Snap happy history
A school trip to the Baltic in 1974 brought the disapproval of my paternal grandmother: I had used seven rolls of film to take photographs. The visit had included Copenhagen, Malmo, Gotland and Leningrad (as Saint Petersburg was known at the time). Seven rolls of film had meant eighty-four photographs, the sort of number of pictures someone now might take in a day with a smartphone. Cost was, of course, the issue: my grandmother disapproved of how much my parents had to pay for the developing and printing of the photographs. Photography for my grandmother was about serious matters, posed family pictures, holidays, visits, important events. A thirteen year old boy’s snapshots did not fall into her idea of what could be considered as serious.
Not everyone shared my grandmother’s attitude, a maternal grand aunt seems to have been positively profligate in her use of her camera, making an extensive pictorial record of her visits to her large extended family.
My mother has one of her aunt’s photographs hanging on the wall. Taken around 1965 or 1966, the photograph features the small boy who lived on the farm. The interesting part of the picture is in the background detail. Human beings do not change much over the years; individuals change, but people generically don’t alter much. Hairstyles may differ and in years to come the small boy’s shirt and shorts will look quaint, but real changes are man made.
The farm well with its concrete cover lies in the foreground, it was to prove invaluable in the drought of 1976. Close by is a tall round corrugated iron water tank that was used for the collection of rainwater. The well water was “hard” and my grandmother would use the “soft” rainwater for the weekly wash. To the rear lies the barton and the haybarn, the small rectangular bales will forever date the picture to the mid 20th Century.
It would not have occurred to us to have taken photographs of the farmyard simply for having them; why would anyone have wanted such pictures when farms for miles around offered similar scenes every day? Yet were our daily lives not as important as the people we met every day?

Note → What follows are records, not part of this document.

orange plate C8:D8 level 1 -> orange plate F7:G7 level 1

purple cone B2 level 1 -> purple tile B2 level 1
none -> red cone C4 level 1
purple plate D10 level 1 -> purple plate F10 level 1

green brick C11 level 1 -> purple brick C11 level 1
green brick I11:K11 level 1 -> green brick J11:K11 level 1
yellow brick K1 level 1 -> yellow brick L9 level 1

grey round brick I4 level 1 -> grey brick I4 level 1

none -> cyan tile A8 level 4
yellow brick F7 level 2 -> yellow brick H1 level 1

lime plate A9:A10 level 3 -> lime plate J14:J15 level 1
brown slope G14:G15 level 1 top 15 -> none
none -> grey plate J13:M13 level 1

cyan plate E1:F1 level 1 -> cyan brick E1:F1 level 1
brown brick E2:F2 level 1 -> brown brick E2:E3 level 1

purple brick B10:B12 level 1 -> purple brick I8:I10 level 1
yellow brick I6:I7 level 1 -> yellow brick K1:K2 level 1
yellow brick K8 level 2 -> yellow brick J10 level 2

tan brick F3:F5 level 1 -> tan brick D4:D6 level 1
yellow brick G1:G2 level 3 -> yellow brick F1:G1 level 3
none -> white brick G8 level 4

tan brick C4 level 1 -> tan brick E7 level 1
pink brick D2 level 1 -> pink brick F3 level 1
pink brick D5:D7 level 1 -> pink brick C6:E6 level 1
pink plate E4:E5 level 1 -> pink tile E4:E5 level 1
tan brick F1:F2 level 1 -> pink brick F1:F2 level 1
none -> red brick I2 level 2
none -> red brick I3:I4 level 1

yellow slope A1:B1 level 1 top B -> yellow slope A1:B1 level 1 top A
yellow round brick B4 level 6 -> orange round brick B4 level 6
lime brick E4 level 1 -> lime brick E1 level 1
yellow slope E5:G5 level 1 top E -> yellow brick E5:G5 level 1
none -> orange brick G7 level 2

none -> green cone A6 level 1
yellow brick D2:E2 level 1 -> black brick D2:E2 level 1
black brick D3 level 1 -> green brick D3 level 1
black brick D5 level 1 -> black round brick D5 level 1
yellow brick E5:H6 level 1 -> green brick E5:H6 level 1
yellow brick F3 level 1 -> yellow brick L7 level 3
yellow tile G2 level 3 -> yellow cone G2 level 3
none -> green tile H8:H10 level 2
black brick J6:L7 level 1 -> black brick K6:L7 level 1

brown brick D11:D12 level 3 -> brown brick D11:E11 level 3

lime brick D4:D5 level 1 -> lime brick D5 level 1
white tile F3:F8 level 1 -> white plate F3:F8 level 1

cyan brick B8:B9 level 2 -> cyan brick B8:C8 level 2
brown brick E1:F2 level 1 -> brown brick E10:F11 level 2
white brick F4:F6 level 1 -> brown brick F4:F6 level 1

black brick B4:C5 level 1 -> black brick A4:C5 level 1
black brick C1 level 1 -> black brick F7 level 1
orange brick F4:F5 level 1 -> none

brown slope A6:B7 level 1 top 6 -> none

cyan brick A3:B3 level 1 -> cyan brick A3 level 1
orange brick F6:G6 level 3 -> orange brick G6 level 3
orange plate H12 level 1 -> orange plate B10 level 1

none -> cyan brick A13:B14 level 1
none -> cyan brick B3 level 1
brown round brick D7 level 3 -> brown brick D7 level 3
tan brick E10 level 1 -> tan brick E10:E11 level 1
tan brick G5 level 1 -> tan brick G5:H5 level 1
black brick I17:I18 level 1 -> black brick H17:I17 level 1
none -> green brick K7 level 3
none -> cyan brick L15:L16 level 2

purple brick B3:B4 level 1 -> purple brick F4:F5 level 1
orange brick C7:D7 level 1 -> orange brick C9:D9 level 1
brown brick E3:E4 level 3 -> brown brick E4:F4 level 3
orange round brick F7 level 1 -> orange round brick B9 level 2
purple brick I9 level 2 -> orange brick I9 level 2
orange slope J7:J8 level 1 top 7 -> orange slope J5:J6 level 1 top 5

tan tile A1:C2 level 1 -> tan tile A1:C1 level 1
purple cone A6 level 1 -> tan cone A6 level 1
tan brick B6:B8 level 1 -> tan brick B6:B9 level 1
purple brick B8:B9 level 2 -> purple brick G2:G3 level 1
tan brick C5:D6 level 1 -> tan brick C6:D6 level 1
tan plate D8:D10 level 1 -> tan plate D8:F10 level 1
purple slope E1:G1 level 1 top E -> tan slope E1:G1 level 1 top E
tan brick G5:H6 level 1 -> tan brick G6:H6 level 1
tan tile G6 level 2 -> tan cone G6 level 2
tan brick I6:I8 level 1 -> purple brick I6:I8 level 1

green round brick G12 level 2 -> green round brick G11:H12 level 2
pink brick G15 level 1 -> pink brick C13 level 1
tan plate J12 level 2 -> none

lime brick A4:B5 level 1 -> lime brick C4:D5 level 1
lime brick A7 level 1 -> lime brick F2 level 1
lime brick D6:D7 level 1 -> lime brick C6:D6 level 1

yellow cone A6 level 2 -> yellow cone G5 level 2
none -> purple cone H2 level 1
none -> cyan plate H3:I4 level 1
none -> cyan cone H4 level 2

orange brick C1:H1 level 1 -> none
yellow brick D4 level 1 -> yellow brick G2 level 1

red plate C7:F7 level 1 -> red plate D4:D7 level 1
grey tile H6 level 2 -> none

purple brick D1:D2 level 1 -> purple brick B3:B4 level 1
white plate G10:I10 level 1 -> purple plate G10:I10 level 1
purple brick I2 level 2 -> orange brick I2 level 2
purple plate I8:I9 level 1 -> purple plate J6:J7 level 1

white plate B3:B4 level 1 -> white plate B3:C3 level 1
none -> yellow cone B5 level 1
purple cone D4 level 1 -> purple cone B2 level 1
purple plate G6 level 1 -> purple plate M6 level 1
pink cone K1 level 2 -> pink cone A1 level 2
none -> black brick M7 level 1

Perhaps there were others in Somerset as profligate with their picture taking as my grand aunt, but who went around taking the odd pictures that are now interesting: pictures of well covers, water tanks, bales and barns. Perhaps someone walked through bartons and cowstalls snapping away without thought for expense or criticIsm. Perhaps, out there on the web somewhere, there are recorded those things that provided a landscape for the lives featured in everyone else’s snaps.